The most infamous took place in the city of Nanjing in 1988, when a dispute between a campus security guard and two African students degenerated into a fistfight and ended with African students seeking refuge at their embassies after fleeing a mob that was shouting “Kill the black devils!”

Tensions within China’s black community rose again recently after police arrested about 30 African and Caribbean men in an anti-drug operation in Beijing on Sept. 22. Some witnesses accused China of racial profiling and claimed that some men were beaten.
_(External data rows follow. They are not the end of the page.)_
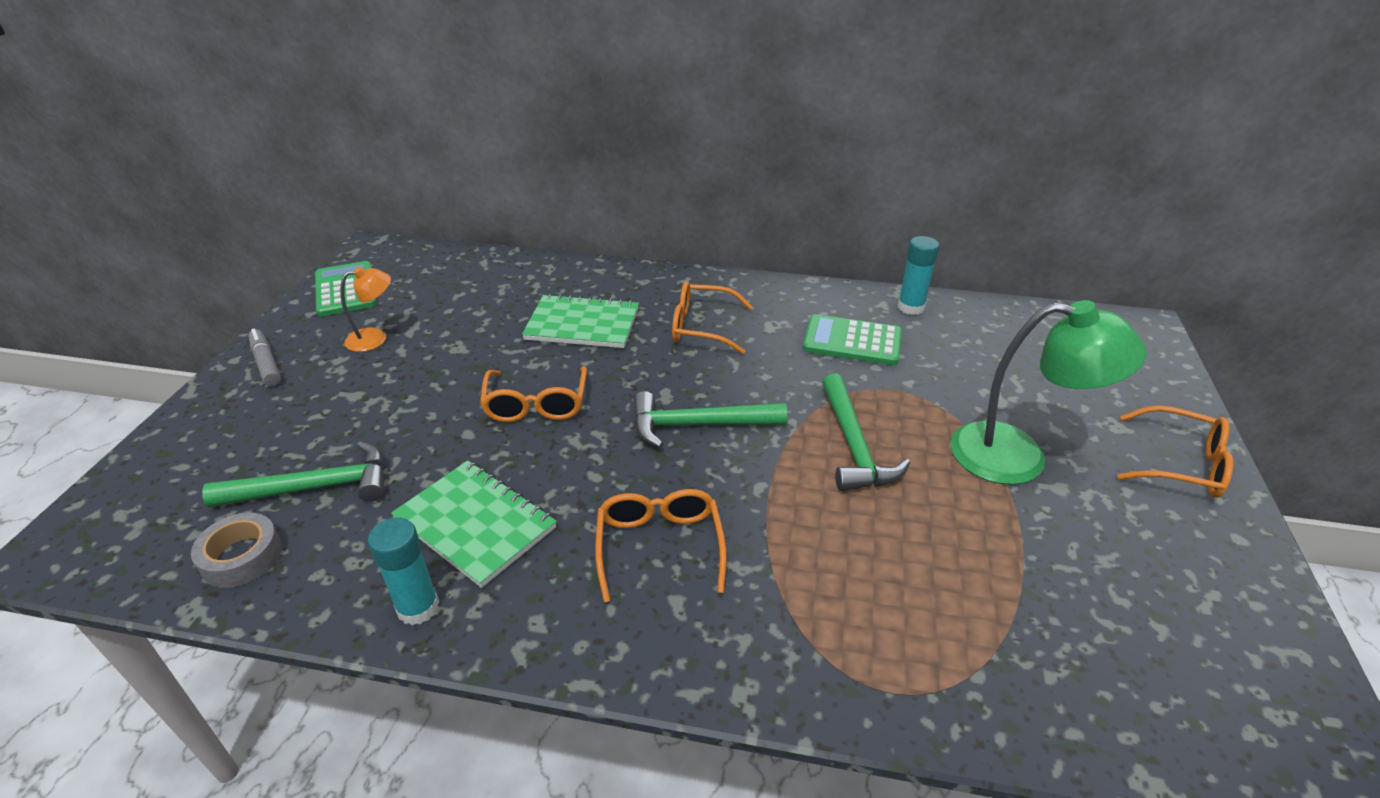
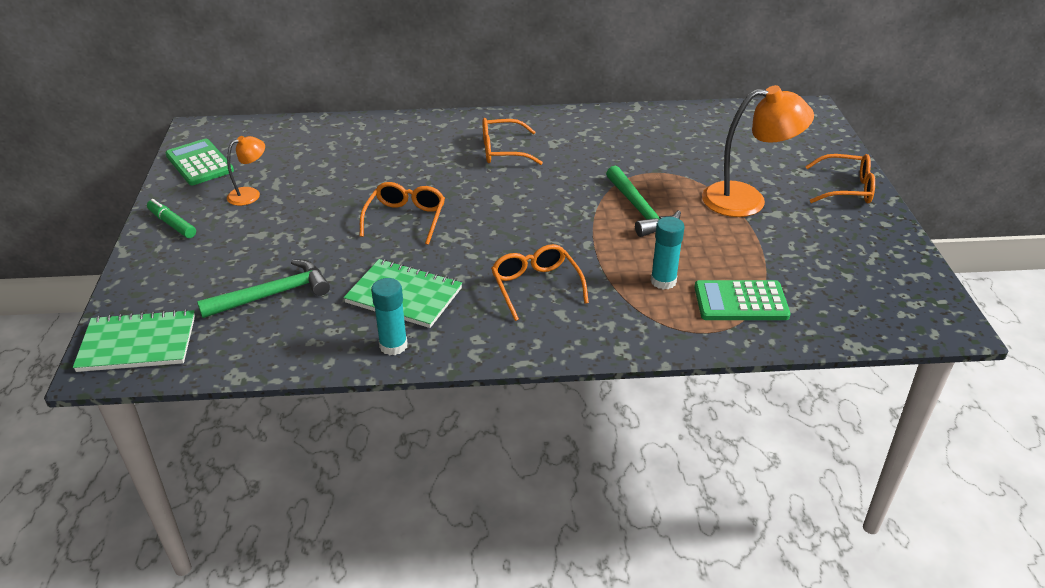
camera: 15 degrees left, 0 degrees up
(242, 557) = (249, 341): grey tape -> none
(266, 363) = (172, 224): grey marker -> green marker
(536, 404) = (405, 219): orange glasses -> orange glasses turned 150 degrees counterclockwise
(582, 324) = (411, 161): green notebook -> green notebook (137, 343)
(698, 425) = (529, 214): green hammer -> none
(852, 341) = (615, 145): green calculator -> green calculator (740, 302)
(910, 307) = (649, 117): turquoise glue stick -> turquoise glue stick (663, 281)
(1018, 456) = (747, 200): green lamp -> orange lamp

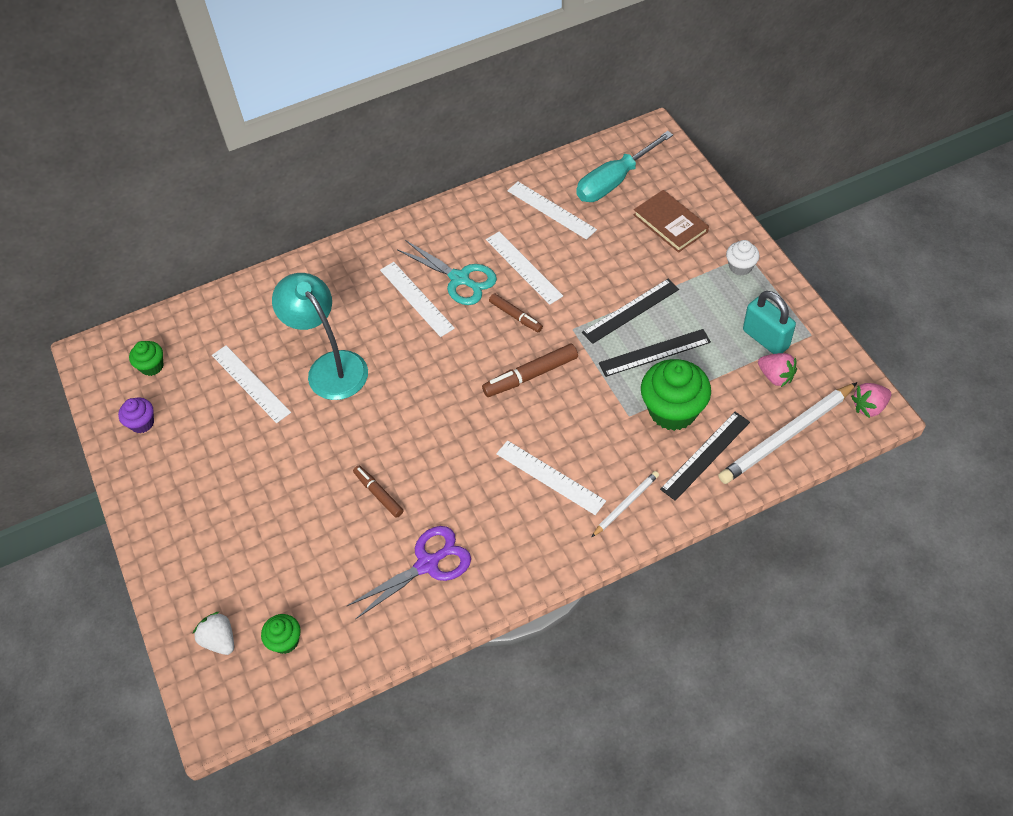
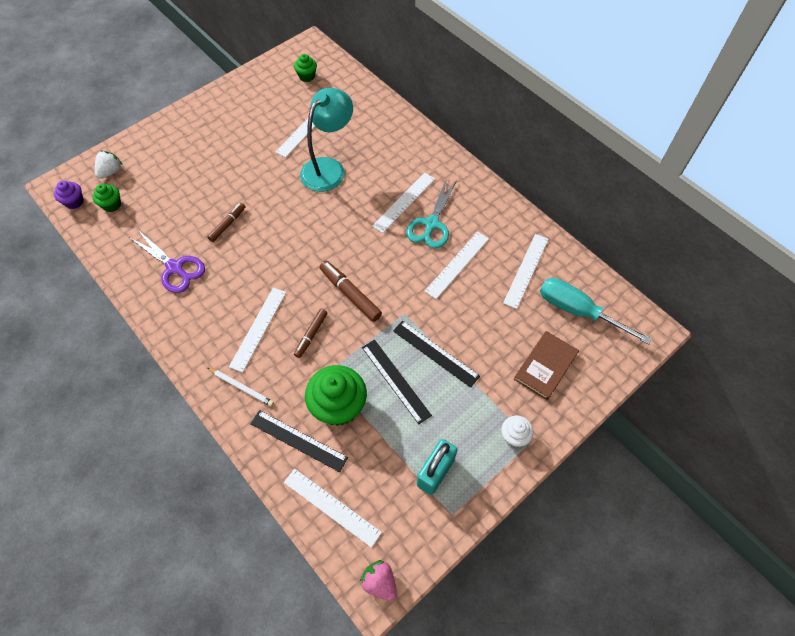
camera: 70 degrees right, 5 degrees up
(142, 423) = (262, 86): purple cupcake -> purple cupcake (74, 202)
(515, 316) = (405, 270): brown marker -> brown marker (311, 335)
(775, 376) = (394, 487): pink strawberry -> none
(786, 435) = (331, 507): white pencil -> white ruler

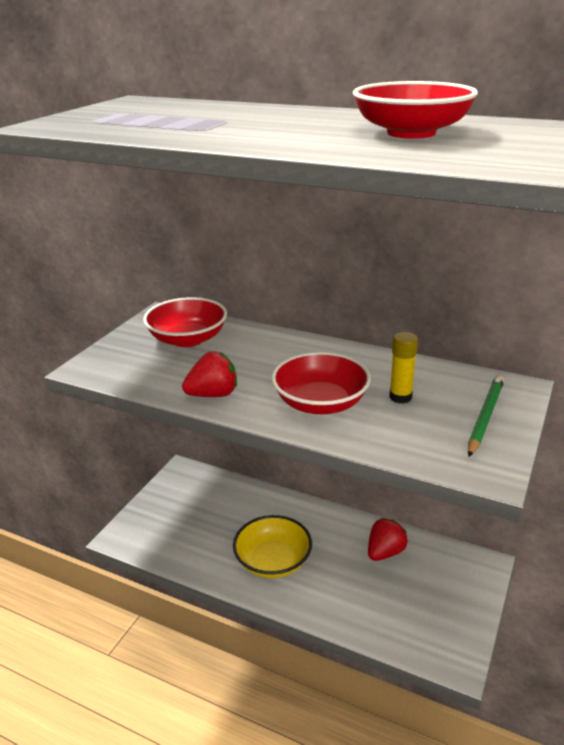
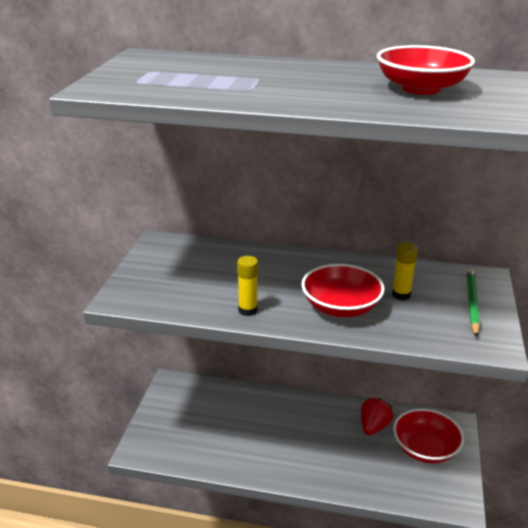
camera: 15 degrees left, 0 degrees up
(188, 339) = (197, 263): red bowl -> red bowl (425, 449)
(213, 394) = (247, 310): red strawberry -> yellow glue stick
(273, 561) = (284, 449): yellow bowl -> none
Beijing’s Public Security Bureau has denied race was a factor in the operation.

In Yiwu, there was anger in the Iraqi community after an Iraqi man, Mostafa Ahmed Alazawi, was found dead in his rented home on March 30. His family wanted him to be buried in China and applied to the city for a piece of land. The city ruled that foreigners could not be buried in China, forcing the family to ship the body back to Iraq. The decision fueled outrage among the Iraqis. Through a friend, the family declined to be interviewed.

Anwar [an immigrant] said that despite the tensions he’s happier to be in China than elsewhere in the world.

“My brother lived in the Netherlands for nine years,” he said. “There, if you are a foreigner, you are below them. When he came to China, everything was different. Here, if you are a foreigner, you are treated better than Chinese.”